Regular package deliveries are what got most of us through the pandemic. But the downside was the rise in package theft: About four in 10 Americans had a package stolen in 2020, up from 36 percent in 2019.

“Even as many customers shop and work from home, unattended deliveries create opportunities for thieves to steal packages before the resident collects them,” says Savannah Haeger, a spokesperson at FedEx.

And while some sites may have forgiving policies around refunds, others might require you to file claims and police reports. The easiest way to avoid the headache and hit to your wallet? Take a few extra steps to help protect your packages from thieves. Here are a few tips that can help.


Tracking is a no-brainer, but if you’re expecting something extra important, consider signing up for text or email alerts that make it easier for you to check on the status of your deliveries.

Spencer Block, a postal inspector at the Chicago headquarters of the U.S. Postal Inspection Service, also recommends signing up for the U.S. Postal Service’s free Informed Delivery, which shows you a visual sneak preview of the mail headed to your mailbox and lets you check packages’ delivery status.

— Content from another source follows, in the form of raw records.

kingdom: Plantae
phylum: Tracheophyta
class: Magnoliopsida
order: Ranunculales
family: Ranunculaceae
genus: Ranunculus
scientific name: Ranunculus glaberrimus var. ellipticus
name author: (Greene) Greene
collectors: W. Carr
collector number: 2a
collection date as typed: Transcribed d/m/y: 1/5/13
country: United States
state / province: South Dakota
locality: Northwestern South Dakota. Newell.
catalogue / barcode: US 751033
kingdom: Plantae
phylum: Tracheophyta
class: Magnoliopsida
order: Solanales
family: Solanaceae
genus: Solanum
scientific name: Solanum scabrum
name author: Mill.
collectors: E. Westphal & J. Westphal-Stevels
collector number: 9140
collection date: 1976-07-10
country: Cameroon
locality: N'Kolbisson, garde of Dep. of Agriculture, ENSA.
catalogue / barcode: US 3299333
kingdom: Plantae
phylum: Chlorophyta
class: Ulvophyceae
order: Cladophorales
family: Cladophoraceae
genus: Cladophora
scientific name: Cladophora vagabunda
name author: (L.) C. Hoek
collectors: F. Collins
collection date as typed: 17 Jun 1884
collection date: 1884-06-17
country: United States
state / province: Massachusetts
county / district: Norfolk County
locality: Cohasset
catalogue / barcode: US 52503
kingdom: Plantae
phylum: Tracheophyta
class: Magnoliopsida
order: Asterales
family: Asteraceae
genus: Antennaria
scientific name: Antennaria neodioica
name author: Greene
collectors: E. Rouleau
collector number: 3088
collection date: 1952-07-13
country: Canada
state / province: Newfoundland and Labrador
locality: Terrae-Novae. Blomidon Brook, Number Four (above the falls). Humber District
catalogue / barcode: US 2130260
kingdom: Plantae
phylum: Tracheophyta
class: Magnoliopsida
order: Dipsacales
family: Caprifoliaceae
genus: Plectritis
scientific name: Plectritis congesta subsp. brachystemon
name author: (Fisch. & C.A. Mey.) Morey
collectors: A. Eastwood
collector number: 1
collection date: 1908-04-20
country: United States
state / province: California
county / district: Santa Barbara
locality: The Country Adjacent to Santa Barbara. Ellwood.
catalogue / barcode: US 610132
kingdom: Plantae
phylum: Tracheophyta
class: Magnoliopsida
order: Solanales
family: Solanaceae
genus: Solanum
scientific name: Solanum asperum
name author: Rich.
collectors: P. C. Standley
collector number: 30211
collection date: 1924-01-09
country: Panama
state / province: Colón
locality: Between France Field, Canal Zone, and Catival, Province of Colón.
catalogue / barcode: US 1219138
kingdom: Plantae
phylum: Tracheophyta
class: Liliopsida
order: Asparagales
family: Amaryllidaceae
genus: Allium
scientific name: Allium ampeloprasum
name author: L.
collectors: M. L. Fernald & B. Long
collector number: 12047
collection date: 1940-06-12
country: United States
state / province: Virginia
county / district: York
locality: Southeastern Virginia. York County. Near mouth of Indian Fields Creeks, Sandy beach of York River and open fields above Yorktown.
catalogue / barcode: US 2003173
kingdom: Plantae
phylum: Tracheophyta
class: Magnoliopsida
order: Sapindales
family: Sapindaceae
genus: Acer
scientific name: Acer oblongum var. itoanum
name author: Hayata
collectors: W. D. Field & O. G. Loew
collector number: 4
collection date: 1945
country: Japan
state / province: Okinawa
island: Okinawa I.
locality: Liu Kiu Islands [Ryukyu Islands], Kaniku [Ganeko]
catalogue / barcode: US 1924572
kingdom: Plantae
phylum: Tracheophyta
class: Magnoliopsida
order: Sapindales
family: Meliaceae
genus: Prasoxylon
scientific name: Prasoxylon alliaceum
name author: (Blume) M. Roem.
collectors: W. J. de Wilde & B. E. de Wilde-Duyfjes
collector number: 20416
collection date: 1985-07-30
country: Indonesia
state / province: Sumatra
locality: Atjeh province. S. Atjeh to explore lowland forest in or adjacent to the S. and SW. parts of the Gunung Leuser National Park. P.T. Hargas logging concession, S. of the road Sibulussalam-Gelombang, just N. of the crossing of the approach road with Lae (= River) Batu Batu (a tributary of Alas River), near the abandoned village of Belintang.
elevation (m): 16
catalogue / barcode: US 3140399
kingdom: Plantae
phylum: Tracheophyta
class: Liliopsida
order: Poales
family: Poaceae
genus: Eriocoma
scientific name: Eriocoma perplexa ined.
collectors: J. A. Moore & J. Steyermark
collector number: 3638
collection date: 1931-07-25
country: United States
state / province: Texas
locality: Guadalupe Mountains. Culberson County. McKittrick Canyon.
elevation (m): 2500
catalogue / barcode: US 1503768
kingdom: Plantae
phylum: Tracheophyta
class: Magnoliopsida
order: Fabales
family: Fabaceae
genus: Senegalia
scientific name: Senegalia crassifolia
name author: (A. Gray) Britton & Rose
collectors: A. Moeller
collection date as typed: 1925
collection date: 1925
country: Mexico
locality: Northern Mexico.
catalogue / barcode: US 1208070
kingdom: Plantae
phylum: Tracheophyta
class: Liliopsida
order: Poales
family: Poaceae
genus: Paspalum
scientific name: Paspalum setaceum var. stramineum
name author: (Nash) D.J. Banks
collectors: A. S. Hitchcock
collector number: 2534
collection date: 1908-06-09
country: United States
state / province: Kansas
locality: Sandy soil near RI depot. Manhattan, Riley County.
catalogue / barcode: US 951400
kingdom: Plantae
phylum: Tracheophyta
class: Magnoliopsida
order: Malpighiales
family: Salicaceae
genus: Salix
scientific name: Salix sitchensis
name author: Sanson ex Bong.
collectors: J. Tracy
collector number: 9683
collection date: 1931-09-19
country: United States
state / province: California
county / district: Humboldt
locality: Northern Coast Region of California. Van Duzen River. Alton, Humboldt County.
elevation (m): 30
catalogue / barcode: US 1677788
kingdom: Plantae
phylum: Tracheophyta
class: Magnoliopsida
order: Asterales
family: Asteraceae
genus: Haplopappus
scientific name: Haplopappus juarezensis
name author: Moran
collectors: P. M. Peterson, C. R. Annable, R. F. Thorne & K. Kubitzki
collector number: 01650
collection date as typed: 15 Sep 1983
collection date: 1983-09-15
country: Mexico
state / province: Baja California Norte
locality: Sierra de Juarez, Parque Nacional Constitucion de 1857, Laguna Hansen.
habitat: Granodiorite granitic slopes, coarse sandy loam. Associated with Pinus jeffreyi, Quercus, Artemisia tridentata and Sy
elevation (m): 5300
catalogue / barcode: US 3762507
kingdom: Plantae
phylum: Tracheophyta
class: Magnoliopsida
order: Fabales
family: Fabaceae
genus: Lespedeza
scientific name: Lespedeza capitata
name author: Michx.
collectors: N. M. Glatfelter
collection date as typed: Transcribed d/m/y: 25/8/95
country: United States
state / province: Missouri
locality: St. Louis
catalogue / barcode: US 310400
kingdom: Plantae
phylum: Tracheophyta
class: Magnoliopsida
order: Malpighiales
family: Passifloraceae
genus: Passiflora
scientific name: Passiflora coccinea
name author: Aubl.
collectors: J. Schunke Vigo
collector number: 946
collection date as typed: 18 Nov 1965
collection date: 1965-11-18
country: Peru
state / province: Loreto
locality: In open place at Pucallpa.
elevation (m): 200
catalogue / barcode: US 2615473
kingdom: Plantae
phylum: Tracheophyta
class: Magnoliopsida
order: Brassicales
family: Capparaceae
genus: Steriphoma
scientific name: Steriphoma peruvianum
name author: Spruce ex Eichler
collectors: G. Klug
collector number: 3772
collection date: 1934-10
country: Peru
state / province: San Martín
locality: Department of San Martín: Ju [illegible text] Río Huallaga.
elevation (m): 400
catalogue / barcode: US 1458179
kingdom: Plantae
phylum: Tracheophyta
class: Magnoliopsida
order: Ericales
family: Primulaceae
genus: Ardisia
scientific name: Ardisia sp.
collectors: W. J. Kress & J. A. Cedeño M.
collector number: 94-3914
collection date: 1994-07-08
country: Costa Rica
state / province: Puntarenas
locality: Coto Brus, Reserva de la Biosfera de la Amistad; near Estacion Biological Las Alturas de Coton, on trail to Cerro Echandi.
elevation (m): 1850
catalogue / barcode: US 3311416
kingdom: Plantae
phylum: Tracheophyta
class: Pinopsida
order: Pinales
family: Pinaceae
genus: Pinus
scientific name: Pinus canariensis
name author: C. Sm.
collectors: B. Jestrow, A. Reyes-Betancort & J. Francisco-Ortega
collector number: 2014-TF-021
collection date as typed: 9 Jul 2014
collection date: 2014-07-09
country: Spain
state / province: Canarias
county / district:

The major delivery service providers, including the Postal Services’ Informed Delivery, FedEx and UPS, allow you to provide instructions if you won't be home to accept a package. Get as detailed as possible. For example, you could instruct the delivery driver to leave your package behind the planter on your front patio if it helps conceal it better from would-be thieves.


One of the best ways to avoid leaving your packages out too long is to schedule the delivery for when you’re sure you’ll be home.

FedEx allows customers to schedule a delivery on a specific date during a specified timeframe. UPS customers can schedule a 2-hour delivery window for an extra fee. The Postal Service does not allow people to set a time for when their packages will be delivered — but it does let them schedule a specific day for missed packages to be redelivered.


If you know you’re not going to be at home for an extended period, enroll in a mail hold service. The Postal Service will hold your mail at your local post office for up to 30 days. FedEx provides free mail holding for up to 14 days. UPS will hold packages up to five days at no additional charge.


If you’re willing to forgo some of the convenience of delivery to your doorstep, consider leaving your packages at pickup points so that you can retrieve them safely on your schedule. You can ship an item to an Amazon Hub Locker for free, where you can store them for up to three days. You can also ship UPS and FedEx packages to local pickup and drop-off points, which could include retailers near you.


There are products and services you can pay for that can help provide an extra layer of protection for your packages. Here are a few examples.

Key By Amazon (free for Amazon Prime members). This service enables Amazon delivery workers to leave packages inside your garage. Note: You may need to purchase a smart garage device so the Amazon delivery workers can open and close your garage door.

CleverMade Parcel LockBox ($50). This steel all-weather box not only protects your packages from the elements but also from porch pirates. Share the access code with your delivery drivers and have them deposit your packages inside — it comes with an anchoring system that allows you to secure the unit to the ground.

BoxLock ($98). If you already have a sturdy container that can hold packages, secure it with this smart padlock that is opened with an access code. BoxLock also connects to a mobile app that sends you notices when packages are delivered.

Arlo Security Bundles ($225 and up). There are tons of security systems to choose from to help deter unwanted visitors on your doorstep, but Arlo provides multiple package options, depending on your needs and budget, that will alert you when motion or audio is detected.